É um homem do digital, mas com um pé firme no mundo real, com um gosto especial por um vinho bem escolhido que diz mais do que mil tendências, e viagens que não são checklists, mas histórias que se acumulam... E o que dirá o seu guarda-roupa? Quisemos, assim, saber mais sobre o outro lado de Ricardo Tomé.
Qual foi a viagem que te mudou como pessoa, não como profissional?
Inter-Rail aos 19 anos. 32 dias (consegui a compreensão dos fiscais em Espanha e Portugal no regresso, por ter ultrapassado 1 dia o limite legal de uso), 12 países, algumas amizades e muitas aventuras. Um ponto de viragem pessoal natural, numa altura em que ainda não tínhamos smartphones, telefonávamos de cabines a cada dois dias, geríamos a descoberta com mapas das cidades em papel apanhados das estações de comboio, cambiávamos dinheiro aqui e acolá, por vezes dormíamos onde calhava ou em casa de quem tínhamos conhecido na viagem desse dia… uma diversão!
Já tiveste uma experiência de viagem que não contarias?
Algumas são mais partilháveis que outras, mediante fórum mais ou menos familiar.

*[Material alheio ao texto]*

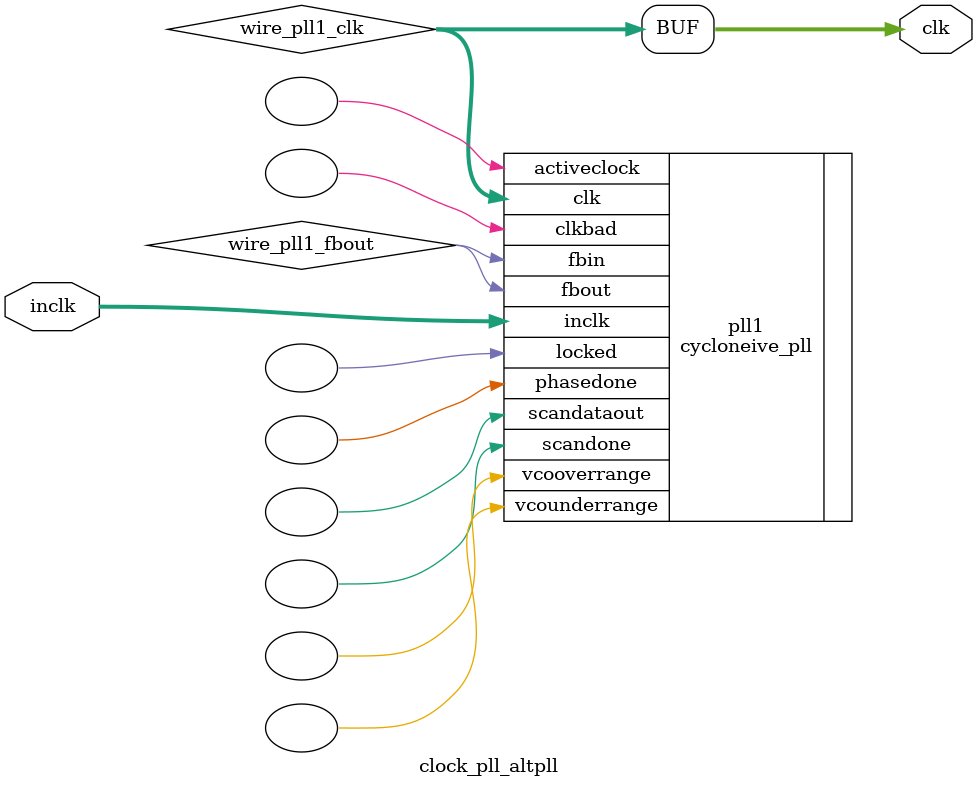
<source format=v>






//synthesis_resources = cycloneive_pll 1 
//synopsys translate_off
`timescale 1 ps / 1 ps
//synopsys translate_on
module  clock_pll_altpll
	( 
	clk,
	inclk) /* synthesis synthesis_clearbox=1 */;
	output   [4:0]  clk;
	input   [1:0]  inclk;
`ifndef ALTERA_RESERVED_QIS
// synopsys translate_off
`endif
	tri0   [1:0]  inclk;
`ifndef ALTERA_RESERVED_QIS
// synopsys translate_on
`endif

	wire  [4:0]   wire_pll1_clk;
	wire  wire_pll1_fbout;

	cycloneive_pll   pll1
	( 
	.activeclock(),
	.clk(wire_pll1_clk),
	.clkbad(),
	.fbin(wire_pll1_fbout),
	.fbout(wire_pll1_fbout),
	.inclk(inclk),
	.locked(),
	.phasedone(),
	.scandataout(),
	.scandone(),
	.vcooverrange(),
	.vcounderrange()
	`ifndef FORMAL_VERIFICATION
	// synopsys translate_off
	`endif
	,
	.areset(1'b0),
	.clkswitch(1'b0),
	.configupdate(1'b0),
	.pfdena(1'b1),
	.phasecounterselect({3{1'b0}}),
	.phasestep(1'b0),
	.phaseupdown(1'b0),
	.scanclk(1'b0),
	.scanclkena(1'b1),
	.scandata(1'b0)
	`ifndef FORMAL_VERIFICATION
	// synopsys translate_on
	`endif
	);
	defparam
		pll1.bandwidth_type = "auto",
		pll1.clk0_divide_by = 1,
		pll1.clk0_duty_cycle = 50,
		pll1.clk0_multiply_by = 1,
		pll1.clk0_phase_shift = "0",
		pll1.compensate_clock = "clk0",
		pll1.inclk0_input_frequency = 20000,
		pll1.operation_mode = "normal",
		pll1.pll_type = "auto",
		pll1.lpm_type = "cycloneive_pll";
	assign
		clk = {wire_pll1_clk[4:0]};
endmodule //clock_pll_altpll
//VALID FILE

</source>
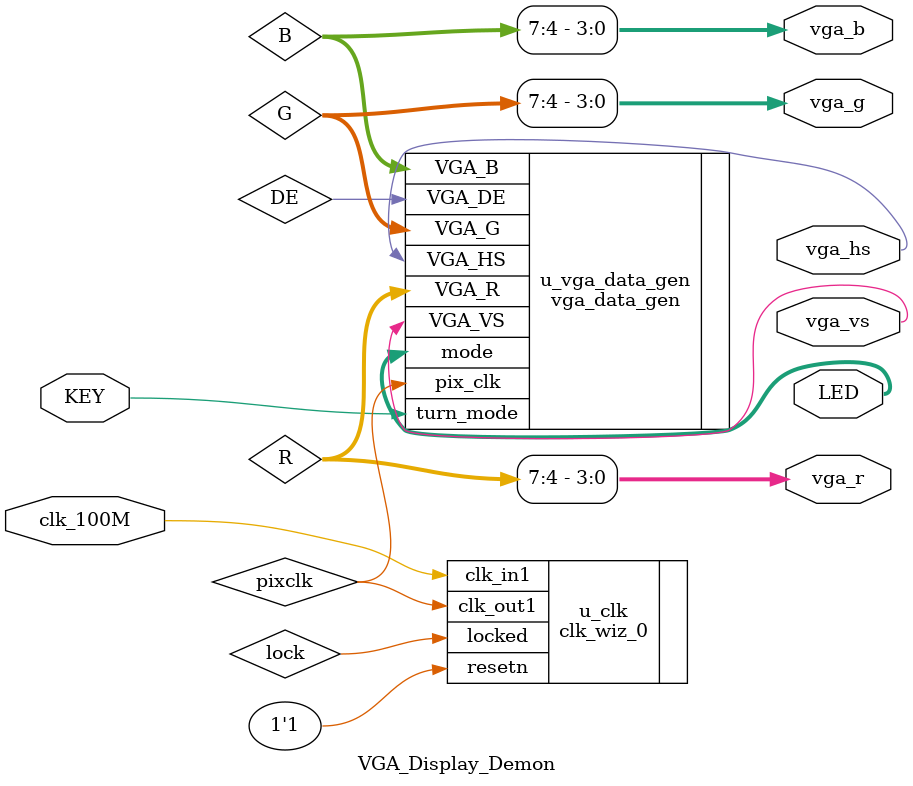
<source format=v>
module VGA_Display_Demon (
input clk_100M,
input KEY,
output[3:0] vga_r,
output[3:0] vga_g,
output[3:0] vga_b,
output vga_hs,
output vga_vs,
output [3:0] LED
);


//************************************************************
// ********* Define Parameter and Interface Signal ********//
//************************************************************
wire pixclk;
wire[7:0] R,G,B;
wire HS,VS,DE;
parameter 			H_Active 		= 1280;


//************************************************************
// ********* 			Main	Code			 **********//
//************************************************************
vga_data_gen 
#(
.H_Active(H_Active),
.V_Active(720)
)
u_vga_data_gen
(
.pix_clk (pixclk),
.turn_mode (KEY),
.VGA_R (R),
.VGA_G (G),
.VGA_B (B),
.VGA_HS (vga_hs),
.VGA_VS (vga_vs),
.VGA_DE (DE),
.mode (LED)
);
assign vga_r = R[7:4];
assign vga_g = G[7:4];
assign vga_b = B[7:4];
clk_wiz_0 u_clk
(
.clk_in1 (clk_100M),
.resetn (1'b1),
.clk_out1 (pixclk),
.locked (lock)
);
endmodule
</source>
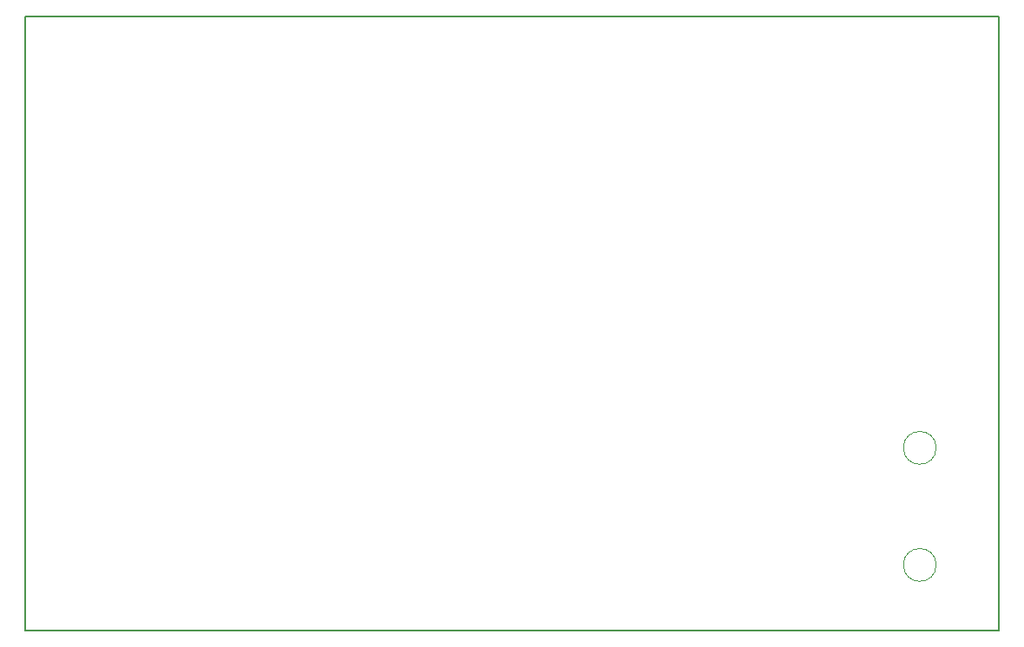
<source format=gm1>
G04*
G04 #@! TF.GenerationSoftware,Altium Limited,Altium Designer,22.10.1 (41)*
G04*
G04 Layer_Color=16711935*
%FSLAX25Y25*%
%MOIN*%
G70*
G04*
G04 #@! TF.SameCoordinates,228258D3-266C-4D4F-9196-BF2F79CCE343*
G04*
G04*
G04 #@! TF.FilePolarity,Positive*
G04*
G01*
G75*
%ADD17C,0.00591*%
%ADD151C,0.00020*%
D17*
X0Y0D02*
X374016D01*
Y-236221D02*
Y0D01*
X0Y-236221D02*
X374016D01*
X0D02*
Y0D01*
D151*
X349941Y-165887D02*
G03*
X349941Y-165887I-6299J0D01*
G01*
Y-210887D02*
G03*
X349941Y-210887I-6299J0D01*
G01*
M02*

</source>
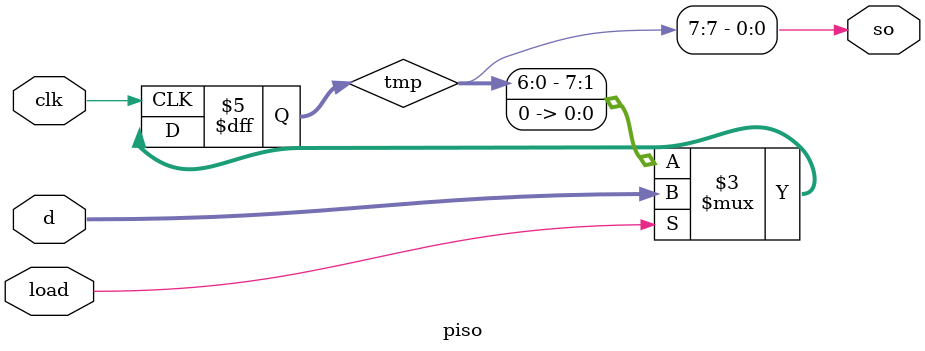
<source format=v>

module piso(clk, d, load, so);
input load, clk;
input [7:0] d;
output so;
reg [7:0] tmp;

always @(posedge clk)
begin
    if(load)
        tmp = d;
    else
        tmp = {tmp[6:0], 1'b0};
end

assign so = tmp[7];
endmodule
</source>
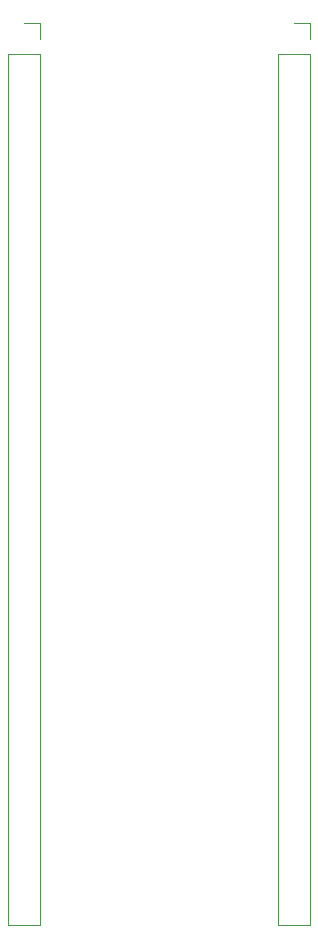
<source format=gbr>
%TF.GenerationSoftware,KiCad,Pcbnew,7.0.6-0*%
%TF.CreationDate,2023-07-25T21:46:34-07:00*%
%TF.ProjectId,84CP02,38344350-3032-42e6-9b69-6361645f7063,rev?*%
%TF.SameCoordinates,Original*%
%TF.FileFunction,Legend,Bot*%
%TF.FilePolarity,Positive*%
%FSLAX46Y46*%
G04 Gerber Fmt 4.6, Leading zero omitted, Abs format (unit mm)*
G04 Created by KiCad (PCBNEW 7.0.6-0) date 2023-07-25 21:46:34*
%MOMM*%
%LPD*%
G01*
G04 APERTURE LIST*
%ADD10C,0.120000*%
G04 APERTURE END LIST*
D10*
%TO.C,J1*%
X136966000Y-131505000D02*
X134306000Y-131505000D01*
X136966000Y-57785000D02*
X136966000Y-131505000D01*
X136966000Y-57785000D02*
X134306000Y-57785000D01*
X136966000Y-56515000D02*
X136966000Y-55185000D01*
X136966000Y-55185000D02*
X135636000Y-55185000D01*
X134306000Y-57785000D02*
X134306000Y-131505000D01*
%TO.C,J2*%
X159826000Y-131505000D02*
X157166000Y-131505000D01*
X159826000Y-57785000D02*
X159826000Y-131505000D01*
X159826000Y-57785000D02*
X157166000Y-57785000D01*
X159826000Y-56515000D02*
X159826000Y-55185000D01*
X159826000Y-55185000D02*
X158496000Y-55185000D01*
X157166000Y-57785000D02*
X157166000Y-131505000D01*
%TD*%
M02*

</source>
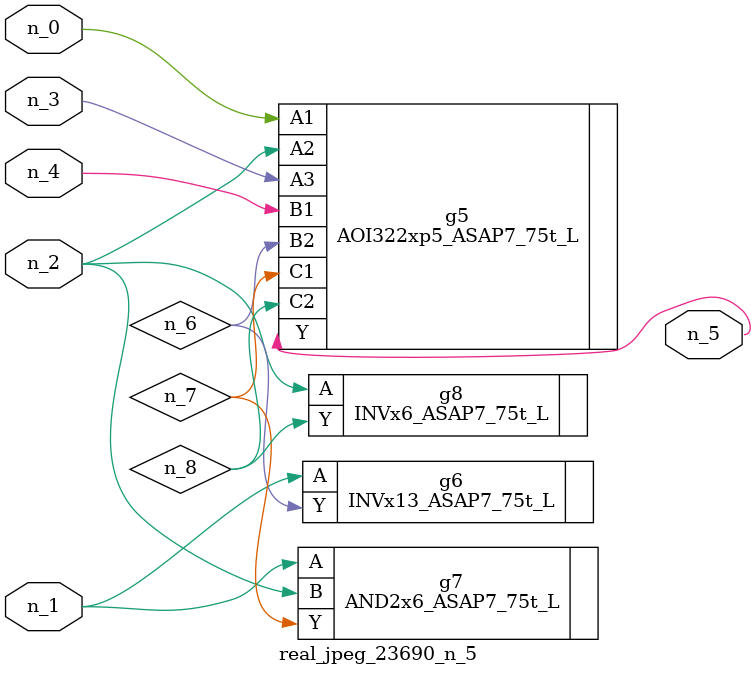
<source format=v>
module real_jpeg_23690_n_5 (n_4, n_0, n_1, n_2, n_3, n_5);

input n_4;
input n_0;
input n_1;
input n_2;
input n_3;

output n_5;

wire n_8;
wire n_6;
wire n_7;

AOI322xp5_ASAP7_75t_L g5 ( 
.A1(n_0),
.A2(n_2),
.A3(n_3),
.B1(n_4),
.B2(n_6),
.C1(n_7),
.C2(n_8),
.Y(n_5)
);

INVx13_ASAP7_75t_L g6 ( 
.A(n_1),
.Y(n_6)
);

AND2x6_ASAP7_75t_L g7 ( 
.A(n_1),
.B(n_2),
.Y(n_7)
);

INVx6_ASAP7_75t_L g8 ( 
.A(n_2),
.Y(n_8)
);


endmodule
</source>
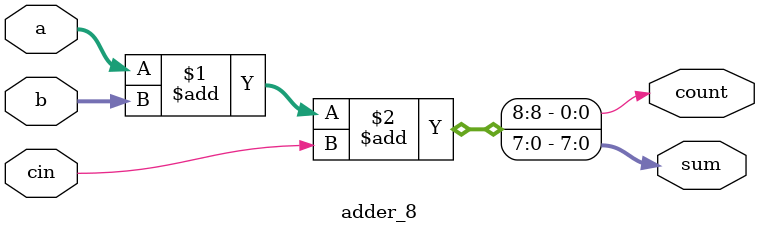
<source format=v>
module adder_8(count , sum , a , b, cin );
	output count ;
	output [7:0] sum ;
	input cin ;
	input [7:0] a , b;
	assign {count , sum } = a + b + cin ;
endmodule 

</source>
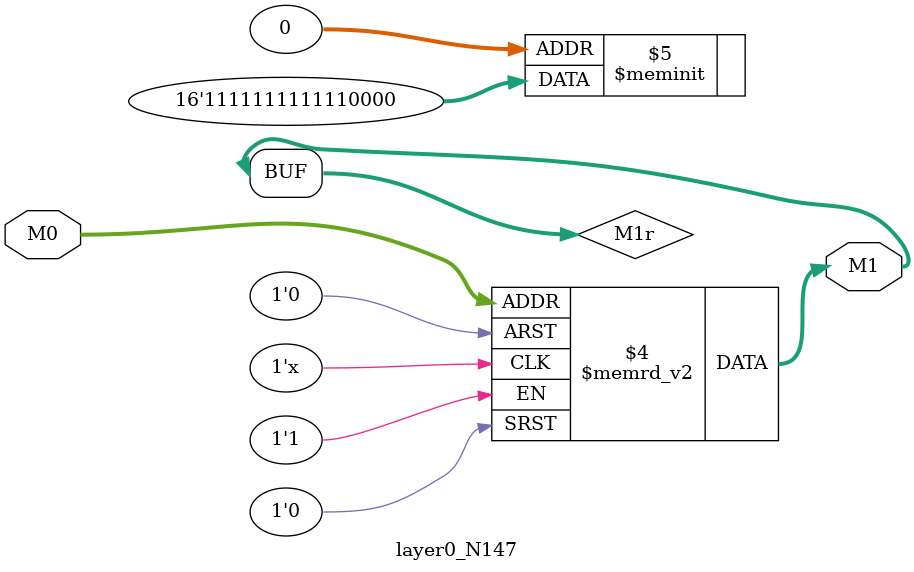
<source format=v>
module layer0_N147 ( input [2:0] M0, output [1:0] M1 );

	(*rom_style = "distributed" *) reg [1:0] M1r;
	assign M1 = M1r;
	always @ (M0) begin
		case (M0)
			3'b000: M1r = 2'b00;
			3'b100: M1r = 2'b11;
			3'b010: M1r = 2'b11;
			3'b110: M1r = 2'b11;
			3'b001: M1r = 2'b00;
			3'b101: M1r = 2'b11;
			3'b011: M1r = 2'b11;
			3'b111: M1r = 2'b11;

		endcase
	end
endmodule

</source>
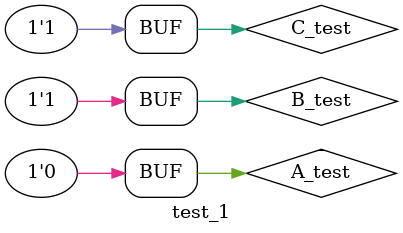
<source format=sv>
`timescale 1ns / 1ps


module test_1(

    );
    logic A_test, B_test, C_test, Y_test;
    
    mod1 DUT(
        .A(A_test),
        .B(B_test),
        .C(C_test),
        .Y(Y_test)
    );
    
    initial begin
        A_test = 1'b0;
        B_test = 1'b0;
        C_test = 1'b0; 
        
        #5
        A_test = 1'b1;
        #5
        B_test = 1'b1;
        #5
        C_test = 1'b1;
        A_test = 1'b0;

    end
endmodule

</source>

Mas nenhuma que seja um segredo guardado com algum tipo de sigilo tumular.
O que procuras quando viajas? É diferente de há 10 anos?
Algo que me faça sair da zona de conforto, do que já estou habituado, e me faça ampliar a dimensão intelectual. São as melhores. Mais do que monumentos bonitos e impactantes, ou a natureza incrível. Tudo isso pode ser mágico. Mas se no final não “mexer” connosco, não foi uma viagem marcante. Normalmente são viagens que ou sentimos no imediato, ou então só meses depois. Porque não nos saem da cabeça, porque damos por nós a mudar comportamentos, opiniões, ideias… Uma viagem que nos mantenha numa visão tubular e não abra os horizontes será sempre uma viagem menos interessante.
O que nunca pode faltar à mesa, independentemente do lugar do mundo?
Uma boa conversa, com troca de ideias e experiências.
Lembras-te do primeiro vinho que te fez parar e prestar atenção?
Já não, infelizmente. Na verdade, nem sei se houve esse momento. Creio foi uma aprendizagem e descoberta mais gradual. Mas lembro de visitar no verão de 2020 a Quinta do Vale Meão, no que deveria ter sido uma tour de 10 ou 20 pessoas e sermos apenas eu e a minha esposa, em período de interrupção confinamento Covid-19, e após a magnífica explicação detalhada pela guia sobre o vale (a minha origem é ali do lado, Vila Nova de Foz Côa), a barca e o Barca Velha, da Da. Ferreirinha, da capela, da adega… de tudo isso, no final pagar a prova de um vinho e escolhi o Quinta do Vale Meão e apreciar esse momento com o corolário merecido.
Como descreves o teu estilo?
Casual.
Tens alguma peça de roupa com valor emocional forte?
Várias. Talvez destaque umas calças Levi’s usadas em várias viagens marcantes (e já elas bem marcadas!).
Já sabemos que é pela VERSA que sabes as tendências de moda. Mas tens alguma referência de estilo? Em quem te inspiras para os teus looks?
Ninguém em particular. Acho que vou absorvendo... Naquilo que vejo aqui e ali e me identifico e no que me sinto bem, creio depois emerge daí. Mas é curioso agora que dois dos três filhos são adolescentes, dar por mim a meter-me com eles sobre o estilo de cada um e eles comigo. A moda também consegue ser uma conexão nas conversas entre gerações. E sim, já me vieram "roubar" peças ao closet!